Missing from Wednesday’s votes was No. 2 Senate Republican John Thune, who said in a statement he did not feel well when he woke up on Wednesday and decided to take a charter flight home to South Dakota “out of an abundance of caution”.

Thune did not say whether he had coronavirus symptoms, although he said he was not advised to self-quarantine.

Another Republican senator, Rand Paul, announced on Sunday he had tested positive for the illness, and a handful of others have self-quarantined after being exposed to Paul or others who have had it.

US envoy blames China for endangering world with coronavirus

The US ambassador to London has said China had endangered the world by suppressing information about the coronavirus outbreak thus allowing it to spread far beyond the Communist republic’s borders.

“First it tried to suppress the news,” Ambassador Woody Johnson wrote in an article for The Times newspaper published on Thursday, adding that Beijing had then selectively shared critical information while stonewalling international health authorities.

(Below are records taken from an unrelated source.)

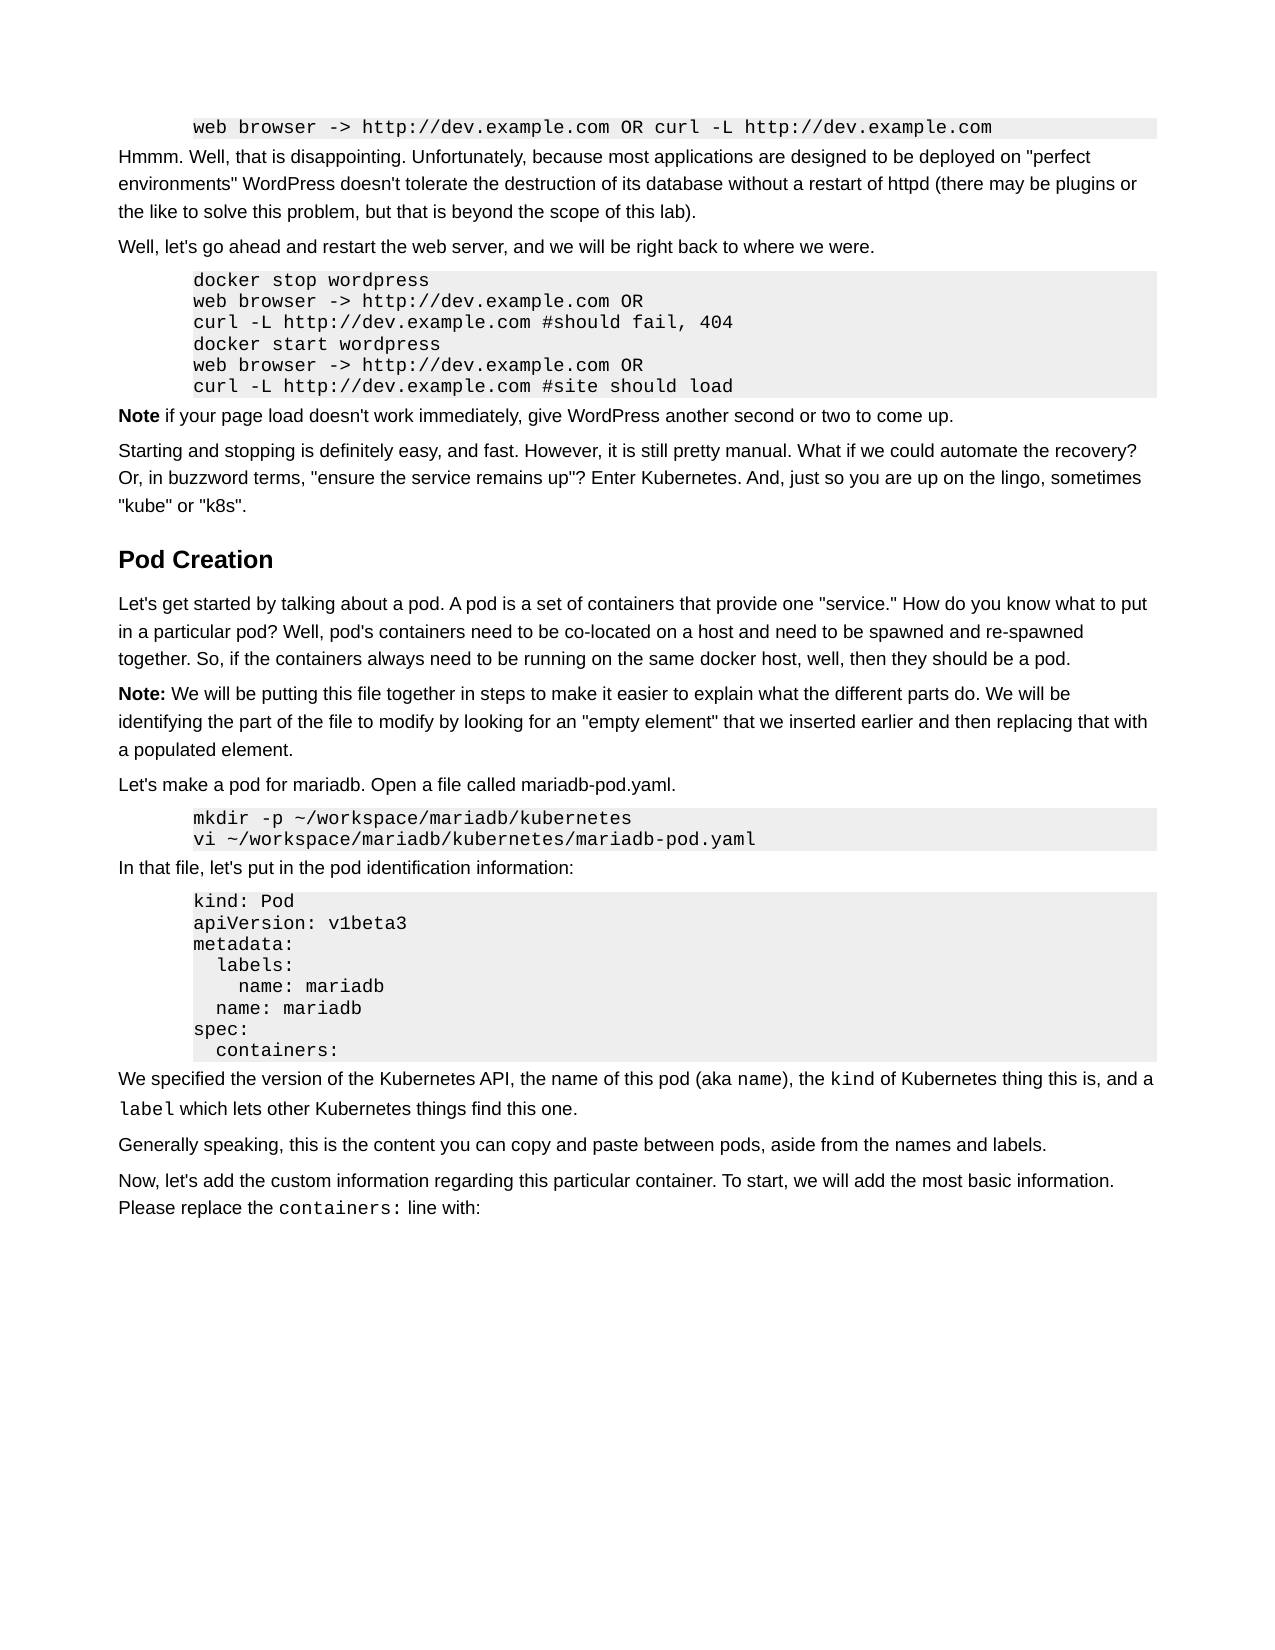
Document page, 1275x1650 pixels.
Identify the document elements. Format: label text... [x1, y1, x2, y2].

text Starting and stopping is definitely easy, and fast. However, it is still pretty manual. What if we could automate the recovery? Or, in buzzword terms, "ensure the service remains up"? Enter Kubernetes. And, just so you are up on the lingo, sometimes "kube" or "k8s". [118, 439, 1157, 516]
text web browser -> http://dev.example.com OR [193, 292, 1157, 313]
text name: mariadb [193, 977, 1157, 998]
text Let's get started by talking about a pod. A pod is a set of containers that provide one "service." How do you know what to put in a particular pod? Well, pod's containers need to be co-located on a host and need to be spawned and re-spawned together. So, if the containers always need to be running on the same docker host, well, then they should be a pod. [118, 593, 1157, 669]
text vi ~/workspace/mariadb/kubernetes/mariadb-pod.yaml [193, 830, 1157, 851]
text Note if your page load doesn't work immediately, give WordPress another second or two to come up. [118, 404, 1157, 426]
text Pod Creation [118, 545, 1157, 573]
text Well, let's go ahead and restart the web server, and we will be right back to where we were. [118, 236, 1157, 257]
text Generally speaking, this is the content you can copy and paste between pods, aside from the names and labels. [118, 1134, 1157, 1156]
text docker stop wordpress [193, 271, 1157, 292]
text Note: We will be putting this file together in steps to make it easier to explain what the different parts do. We will be identifying the part of the file to modify by looking for an "empty element" that we inserted earlier and then replacing that with a populated element. [118, 683, 1157, 760]
text metadata: [193, 935, 1157, 956]
text web browser -> http://dev.example.com OR curl -L http://dev.example.com [193, 118, 1157, 139]
text Now, let's add the custom information regarding this particular container. To start, we will add the most basic information. Please replace the containers: line with: [118, 1169, 1157, 1220]
text Hmmm. Well, that is disappointing. Unfortunately, because most applications are designed to be deployed on "perfect environments" WordPress doesn't tolerate the destruction of its database without a restart of httpd (there may be plugins or the like to solve this problem, but that is beyond the scope of this lab). [118, 145, 1157, 222]
text docker start wordpress [193, 334, 1157, 356]
text In that file, let's put in the pod identification information: [118, 857, 1157, 879]
text name: mariadb [193, 998, 1157, 1020]
text kind: Pod [193, 892, 1157, 913]
text containers: [193, 1041, 1157, 1062]
text Let's make a pod for mariadb. Open a file called mariadb-pod.yaml. [118, 773, 1157, 795]
text spec: [193, 1020, 1157, 1041]
text apiVersion: v1beta3 [193, 913, 1157, 935]
text web browser -> http://dev.example.com OR [193, 356, 1157, 377]
text curl -L http://dev.example.com #should fail, 404 [193, 313, 1157, 334]
text curl -L http://dev.example.com #site should load [193, 377, 1157, 398]
text We specified the version of the Kubernetes API, the name of this pod (aka name), the kind of Kubernetes thing this is, and a label which lets other Kubernetes things find this one. [118, 1068, 1157, 1121]
text mkdir -p ~/workspace/mariadb/kubernetes [193, 808, 1157, 830]
text labels: [193, 956, 1157, 977]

“Had China done the right things at the right time, more of its own population, and the rest of the world, might have been spared the most serious impact of this disease,” the ambassador wrote.

US President Donald Trump has said Beijing should have acted faster to warn the world after the outbreak of the disease there. He also dismissed criticism that his labeling it as the “Chinese virus” was racist.

Read: US and China trade barbs over coronavirus

Last week, he brushed aside a reporter’s question as to whether it was potentially harmful to Asian-Americans to give the disease that name, as well for an unnamed White House official to have privately termed it the “kung flu”.

On Monday, the president said Asian-Americans were not responsible for spreading the disease and needed to be protected.

“When the crisis finally abates we should take stock of the outcome and evaluate the costs of this breakdown in international collaboration,” Ambassador Johnson wrote in The Times.